‘Cutting for Stone’, by Abraham Verghese

This epic novel  has touched everyone I’ve talked to who has read it. Spanning continents and generations, with unforgettable characters and a story that takes us from a small mission hospital in Ethiopia (gotta love the name Missing, mispronunciation of Mission Hospital) on to India and America. There is something for everyone in this novel: the often unique relationship between twins, the incredible love of adoptive parents, the struggles of doing medicine in remote places, the challenges of immigration to a new country, and the pain of losing someone that you love.

In the book, Marion observes that in Ethiopia, patients assume that all illnesses are fatal and that death is expected, but in America, news of having a fatal illness “always seemed to come as a surprise, as if we took for granted that we were immortal”.

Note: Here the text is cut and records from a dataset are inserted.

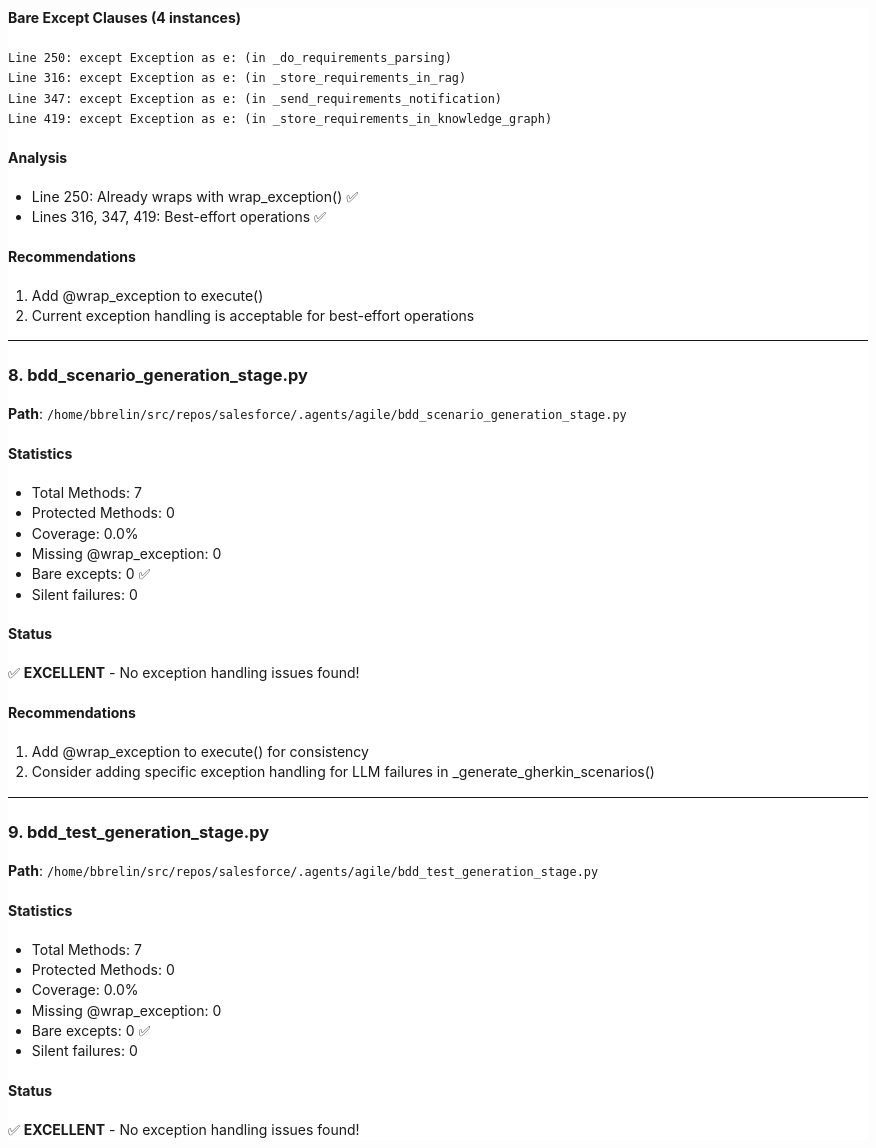 #### Bare Except Clauses (4 instances)
```
Line 250: except Exception as e: (in _do_requirements_parsing)
Line 316: except Exception as e: (in _store_requirements_in_rag)
Line 347: except Exception as e: (in _send_requirements_notification)
Line 419: except Exception as e: (in _store_requirements_in_knowledge_graph)
```

#### Analysis
- Line 250: Already wraps with wrap_exception() ✅
- Lines 316, 347, 419: Best-effort operations ✅

#### Recommendations
1. Add @wrap_exception to execute()
2. Current exception handling is acceptable for best-effort operations

---

### 8. bdd_scenario_generation_stage.py
**Path**: `/home/bbrelin/src/repos/salesforce/.agents/agile/bdd_scenario_generation_stage.py`

#### Statistics
- Total Methods: 7
- Protected Methods: 0
- Coverage: 0.0%
- Missing @wrap_exception: 0
- Bare excepts: 0 ✅
- Silent failures: 0

#### Status
✅ **EXCELLENT** - No exception handling issues found!

#### Recommendations
1. Add @wrap_exception to execute() for consistency
2. Consider adding specific exception handling for LLM failures in _generate_gherkin_scenarios()

---

### 9. bdd_test_generation_stage.py
**Path**: `/home/bbrelin/src/repos/salesforce/.agents/agile/bdd_test_generation_stage.py`

#### Statistics
- Total Methods: 7
- Protected Methods: 0
- Coverage: 0.0%
- Missing @wrap_exception: 0
- Bare excepts: 0 ✅
- Silent failures: 0

#### Status
✅ **EXCELLENT** - No exception handling issues found!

The title Cutting for Stone is more than a play on words about a surgeon called Stone. It comes from the Hippocratic Oath “I will not cut for stone, even for patients in whom the disease is manifest; I will leave this operation to be performed by practitioners, specialists in this art”.  Verghese has said that this line comes from ancient times when stone cutters would go digging for bladder stones and the patient would usually die of infection.

Medical stuff has always intrigued me, but I love the part when Thomas Stone asks “What treatment in an emergency is administered by ear?” The answer is memorable. In order not to spoil it, I won’t tell you here, but if you’ve already read the book and have forgotten, just ask and I’ll tell you!